Em meio a provocações de torcedores, sátiras criativas e piadas bem intencionadas, a eliminação do Palmeiras na semifinal do Mundial Interclubes deveria servir como mais uma ficha que cai sobre o atual patamar do futebol brasileiro — e sul-americano — em comparação com os outros clubes do mundo.
Nos últimos dez anos, cinco equipes da América do Sul amargaram sua desclassificação antes de chegar à final do torneio. O congolês Mazembe, o marroquino Raja Casablanca, o japonês Kashima Antlers, o árabe Al Ain e, agora, o mexicano Tigres impediram que os clubes do nosso continente disputassem a decisão do campeonato. Nem mesmo o River Plate de Marcelo Galhardo conseguiu passar incólume.
Quando alcançaram a final, com o Santos de Neymar, o Corinthians de Tite, o San Lorenzo do Papa, o mesmo River Plate e o Flamengo de Jorge Jesus, o placar agregado ficou, até essa temporada, em 11 a 1 para os europeus, que estão em todas as decisões do torneio desde que o novo formato da competição foi criado, em 2005. O alvinegro do Parque São Jorge não só foi único a levantar a taça nesse período, como também marcou o solitário gol sul-americano dessa goleada europeia construída à longo prazo.
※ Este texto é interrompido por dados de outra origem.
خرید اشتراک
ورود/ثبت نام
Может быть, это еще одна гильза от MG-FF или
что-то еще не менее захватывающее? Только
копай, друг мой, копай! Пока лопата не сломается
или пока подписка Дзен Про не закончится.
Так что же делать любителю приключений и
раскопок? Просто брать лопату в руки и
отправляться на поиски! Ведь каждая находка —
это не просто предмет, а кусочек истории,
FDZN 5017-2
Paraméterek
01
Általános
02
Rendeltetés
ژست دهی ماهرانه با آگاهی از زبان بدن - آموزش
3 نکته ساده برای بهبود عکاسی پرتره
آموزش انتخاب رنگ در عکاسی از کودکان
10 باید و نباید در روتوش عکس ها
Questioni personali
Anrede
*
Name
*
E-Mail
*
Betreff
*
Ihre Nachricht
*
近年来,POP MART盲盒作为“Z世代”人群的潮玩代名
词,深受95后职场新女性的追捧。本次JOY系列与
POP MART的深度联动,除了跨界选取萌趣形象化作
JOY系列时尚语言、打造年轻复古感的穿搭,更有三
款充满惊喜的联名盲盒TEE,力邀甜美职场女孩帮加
A cabeçada de Guerrero é o gol de Oscar no Minerazo do futebol de clubes continental.
Desse modo, não há lugar para a empáfia quando todos os testes de realidade comprovam que a discrepância do futebol jogado na América do Sul em relação às equipes da Ásia, do Oriente Médio e da América Central é menor do que quando comparamos os clubes sul-americanos com as principais potências do Velho Continente. Considerando os times mexicanos, sobretudo, que eliminaram o Palmeiras com o seu representante, sequer há diferença. O Tigres poderia vencer qualquer clube postulante ao título da Copa Libertadores, sem exceção alguma.
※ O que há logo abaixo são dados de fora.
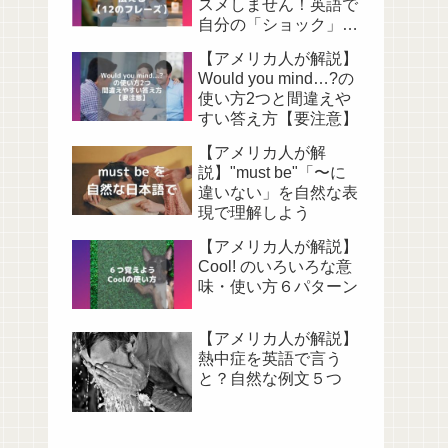
スメしません！英語で
自分の「ショック」を
伝える表現12選
【アメリカ人が解説】
Would you mind…?の
使い方2つと間違えや
すい答え方【要注意】
【アメリカ人が解
説】"must be"「〜に
違いない」を自然な表
現で理解しよう
【アメリカ人が解説】
Cool! のいろいろな意
味・使い方６パターン
【アメリカ人が解説】
熱中症を英語で言う
と？自然な例文５つ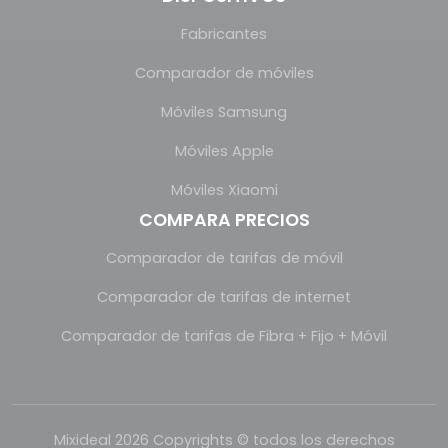
Fabricantes
Comparador de móviles
Móviles Samsung
Móviles Apple
Móviles Xiaomi
COMPARA PRECIOS
Comparador de tarifas de móvil
Comparador de tarifas de internet
Comparador de tarifas de Fibra + Fijo + Móvil
Mixideal 2026 Copyrights © todos los derechos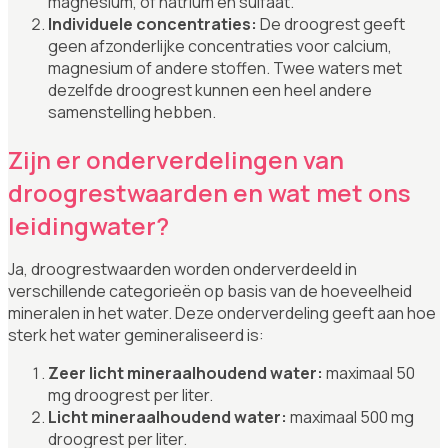
magnesium, of natrium en sulfaat.
Individuele concentraties:
De droogrest geeft
geen afzonderlijke concentraties voor calcium,
magnesium of andere stoffen. Twee waters met
dezelfde droogrest kunnen een heel andere
samenstelling hebben.
Zijn er onderverdelingen van
droogrestwaarden en wat met ons
leidingwater?
Ja, droogrestwaarden worden onderverdeeld in
verschillende categorieën op basis van de hoeveelheid
mineralen in het water. Deze onderverdeling geeft aan hoe
sterk het water gemineraliseerd is:
Zeer licht mineraalhoudend water:
maximaal 50
mg droogrest per liter.
Licht mineraalhoudend water:
maximaal 500 mg
droogrest per liter.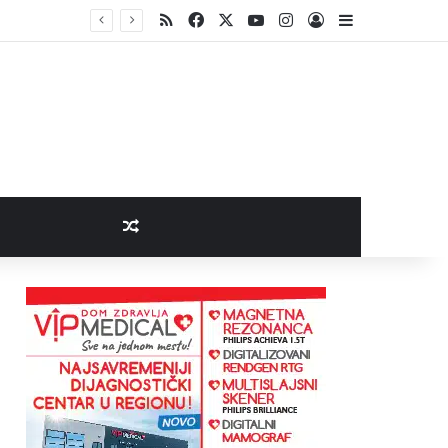
RSS
Facebook
X
YouTube
Instagram
Log In
Sidebar
Random Article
Logo, do mesmo modo que há bom futebol sendo jogado em outras periferias do mundo, é preciso recolocar o patamar atual do futebol da América do Sul. Hoje, a principal missão dos clubes sul-americanos no Mundial Interclubes não é vencer as equipes europeias, mas conseguir chegar à final.
A disparidade com a Europa se explica por um conjunto de fatores. Entre eles, há uma dimensão geopolítica, que faz com que os países mais ricos tenham, consecutivamente, as equipes mais fortes nas modalidades esportivas de maior apelo popular — e, portanto, com maior valor comercial. Com o fenômeno da globalização, aliado à implementação da Lei Bosman, no final de 1995, que permitiu que os jogadores europeus não fossem mais inscritos como estrangeiros em países da União Europeia, abriram-se novos horizontes no mercado de transferência para os clubes com receita superior, criando monopólios de talento e ampliando a desigualdade estrutural em relação aos países periféricos.
Contudo, sobre o futebol brasileiro, existem problemas internos relativos à indústria do futebol que precisam ser corrigidos para que se proteja o jogo praticado no Atlântico Sul. A criação de uma liga, a reorganização do calendário de jogos, a profissionalização da gestão dos clubes, a destituição da oligarquia de conselheiros, a limitação da troca entre técnicos e equipes em um mesmo campeonato, um debate profundo sobre metodologia de treinamento e uso das ciências do esporte e humanas na rotina dos times e, quem sabe, até mesmo a internacionalização da marca dos clubes brasileiros. Esses são caminhos já propostos de um debate que precisa ser fomentado sem totem e tabu.
Porque, entre os axiomas do futebol moderno e o romantismo inerte e conservador, o passado glorioso dos clubes brasileiros é uma roupa que não nos serve mais.